Proposed regulations on 100% bonus depreciation initially were issued on Aug. 8, 2018. Taxpayers were permitted to rely on the proposed regulations until publication of final regulations, provided they apply the proposed regulations consistently. The final regulations adopt the proposed regulations with modifications that generally are taxpayer favorable. Nevertheless, two issues addressed in the final regulations might cause some frustration.
Qualified improvement property “glitch” not fixedDue to an apparent drafting error in the TCJA, qualified improvement property is not eligible for 100% bonus depreciation. Commenters suggested that Treasury and the IRS fix the error through regulations or other guidance. In the preamble to the final regulations, Treasury and the IRS explain that the error can be fixed only through legislative action by Congress. In the current political climate, however, it is uncertain whether tax legislation will be enacted any time soon.
Relief for self-constructed property comes too late for some; amended return or method change might be warranted
Generally, a taxpayer is eligible for 100% bonus depreciation if all of the following apply:
- The depreciable property is a specific type.
- The original use of the property commences with the taxpayer.
- Used property meets the acquisition requirements.
- The property is placed in service within a particular time period.
- The property is acquired after Sept. 27, 2017, or acquired pursuant to a binding written contract entered into after that date.
Section 13201(h) of the TCJA increased the bonus depreciation rate from 40% to 100% for property acquired after Sept. 27, 2017, and placed into service after Dec. 31, 2017. Section 13201(h) also states that property is not considered acquired after the date on which a written binding contract is entered into.

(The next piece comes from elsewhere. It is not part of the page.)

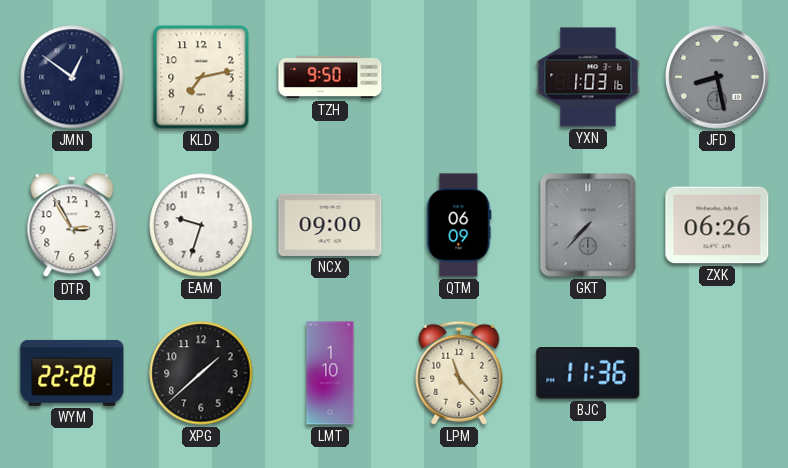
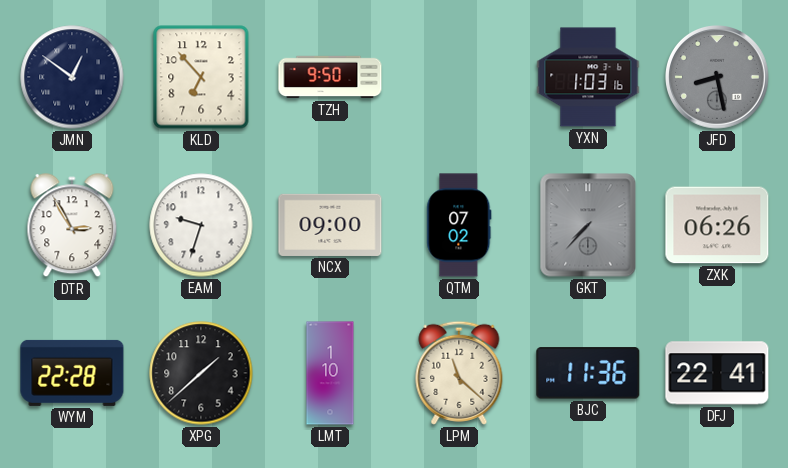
KLD: 7:13 -> 6:53
QTM: 06:09 -> 07:02
LPM: 11:23 -> 11:22
DFJ: none -> 22:41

IRC Section 168(k) as in effect prior to the TCJA included a written binding contract acquisition rule similar to the rule in Section 13201 of the TCJA. However, the pre-TCJA regulations stated that in the case of self-constructed property, the acquisition date rules regarding a written binding contract would be treated as met if the taxpayer began construction of the property after the applicable effective date. The pre-TCJA regulations also clarified that construction was considered to have begun when physical work of a significant nature had begun. Furthermore, the pre-TCJA regulations provided a safe harbor whereby physical work of a significant nature would not be considered to have begun for purposes of determining when construction began until more than 10% of the total cost of the property (excluding preliminary activities) was paid or incurred.

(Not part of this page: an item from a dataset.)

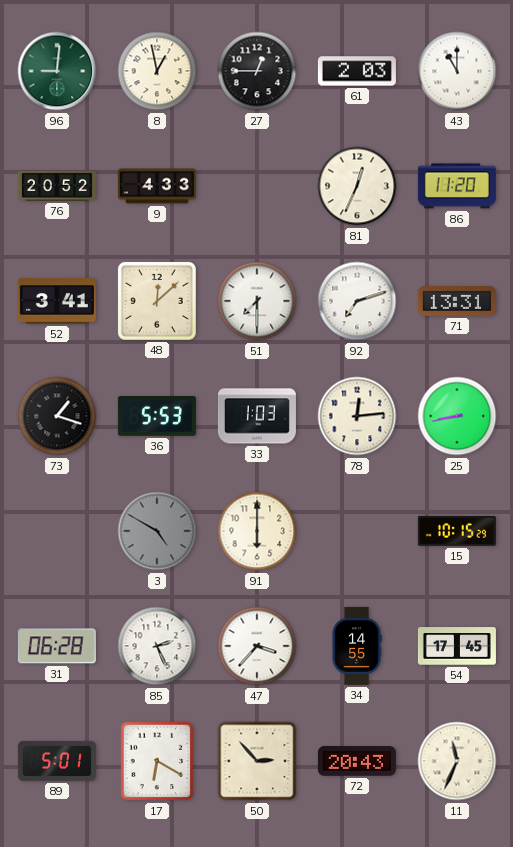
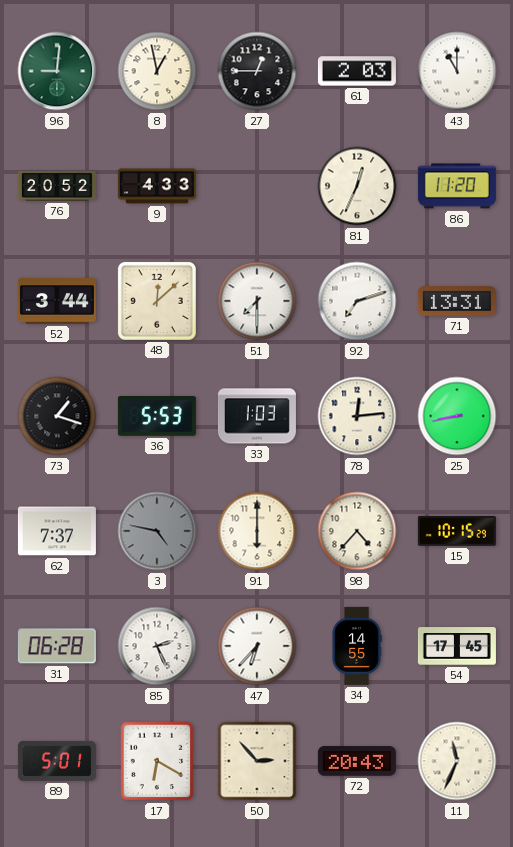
52: 3:41 -> 3:44
62: none -> 7:37
3: 4:50 -> 4:47
98: none -> 4:37
47: 3:37 -> 6:37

The proposed TCJA bonus depreciation regulations published in August 2018 eliminated the special rule for self-constructed property where the property was constructed on behalf of the taxpayer by a third party. As a result, all property constructed by a third party under a written binding contract entered into before Sept. 28, 2017, would be ineligible for the 100% bonus depreciation rate. In response to comments, the final regulations reverse course and add back the pre-TCJA self-constructed asset exception, including the 10% safe harbor, to the written binding contract rule.
Many taxpayers filed their 2018 returns on or before the release date of the final regulations reinstating the pre-TCJA self-constructed property exception and safe harbor. If a taxpayer relied on the bonus depreciation proposed regulations to file its returns, it would have claimed a 40% bonus depreciation rate for eligible self-constructed property placed into service after Sept. 27, 2017, if there was a written binding contract with respect to such property entered into on or before Sept. 27, 2017. However, under the self-constructed property exception and safe harbor reinstated under the final regulations, the taxpayer might be eligible for the 100% bonus depreciation rate for this property.